I have a transect with peaks and trough, and want to determine the peak values of both. The dataset has quite some noise so currently, the peaks do not return as a single value. I tried to smooth the data with a rolling mean, and even though the outcome is better than without smoothing, there are still multiple 'peaks'. [CSV file here]
import numpy as np
import matplotlib.pyplot as plt
import pandas as pd
from scipy.signal import argrelextrema
from pandas import read_csv
from numpy import mean
from matplotlib import pyplot
import csv
df = pd.read_csv('transect2.csv', delimiter=',', header=None, names=['x', 'y'])

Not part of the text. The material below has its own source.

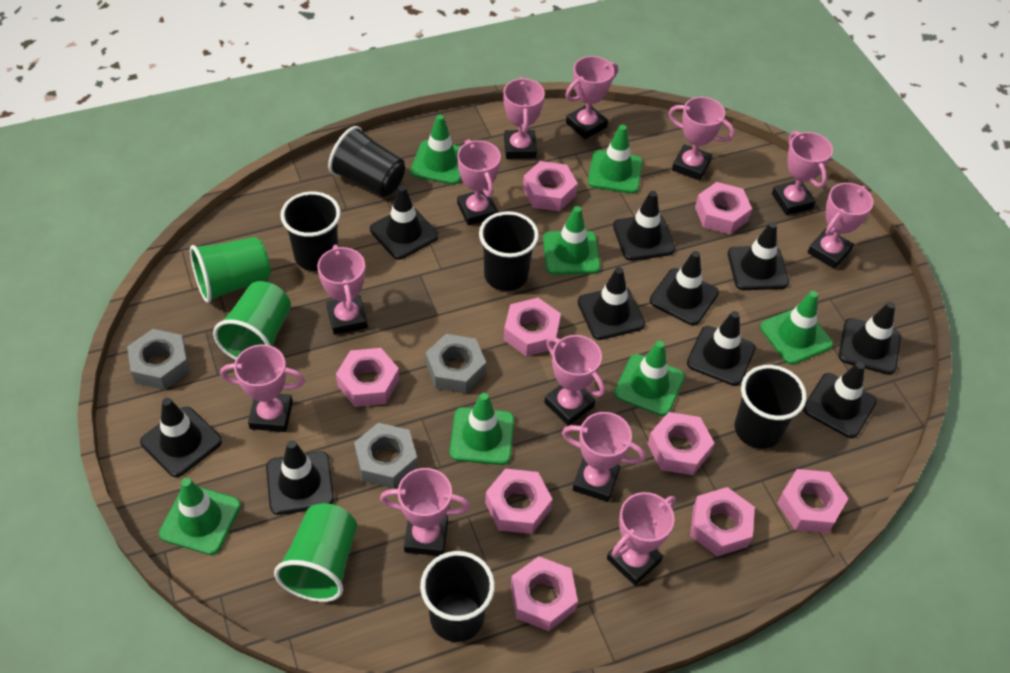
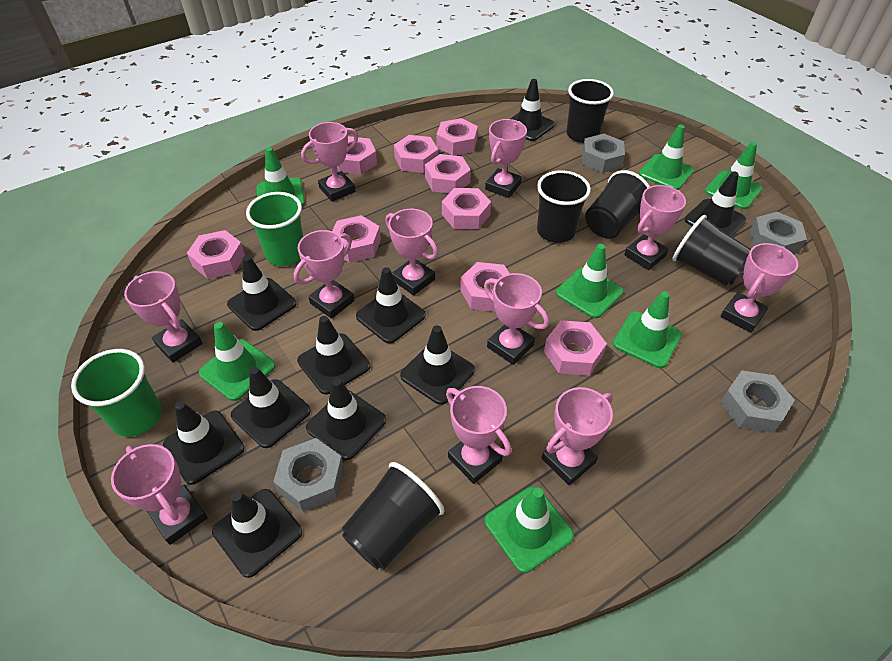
green cup: [190,237,271,303] [213,281,291,360] [274,503,357,602] = 3 -> [71,349,161,437] [246,192,303,266] = 2
grey nut: [127,329,190,390] [354,423,418,489] [426,334,486,394] = 3 -> [273,438,344,512] [582,134,625,173] [721,371,795,433] [750,212,807,254] = 4
pink trophy: [220,345,305,432] [317,245,368,335] [380,468,471,556] [457,139,501,225] [503,77,545,159] [544,335,605,426] [562,412,646,502] [565,56,618,139] [607,492,676,585] [669,97,735,180] [772,131,833,215] [807,183,873,269] = 12 -> [111,444,208,545] [124,271,202,363] [294,230,355,319] [301,122,358,201] [385,209,438,296] [446,386,512,484] [484,273,549,365] [485,119,527,198] [542,387,613,485] [624,185,686,270] [721,243,798,333] = 11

plt.plot(df['x'], df['y'], label='Original Height')
rolling = df.rolling(window=100)
rolling_mean = rolling.mean()
plt.xlabel('Distance')
plt.ylabel('Height')
plt.plot(rolling_mean['x'], rolling_mean['y'], label='Mean Height 100')
plt.legend(loc='upper left')
plt.show()
n=1000
ilocs_min = argrelextrema(rolling_mean.y.values, np.less_equal, order=n)[0]
ilocs_max = argrelextrema(rolling_mean.y.values, np.greater_equal, order=n)[0]
df.y.plot (color='gray')
df.iloc[ilocs_max].y.plot(style='.', lw=10, color='red', marker="v");
df.iloc[ilocs_min].y.plot(style='.', lw=10, color='green', marker="^");
Smoothing the data further will not represent the reality so either I can improve this smoothing or use a different smoothing function.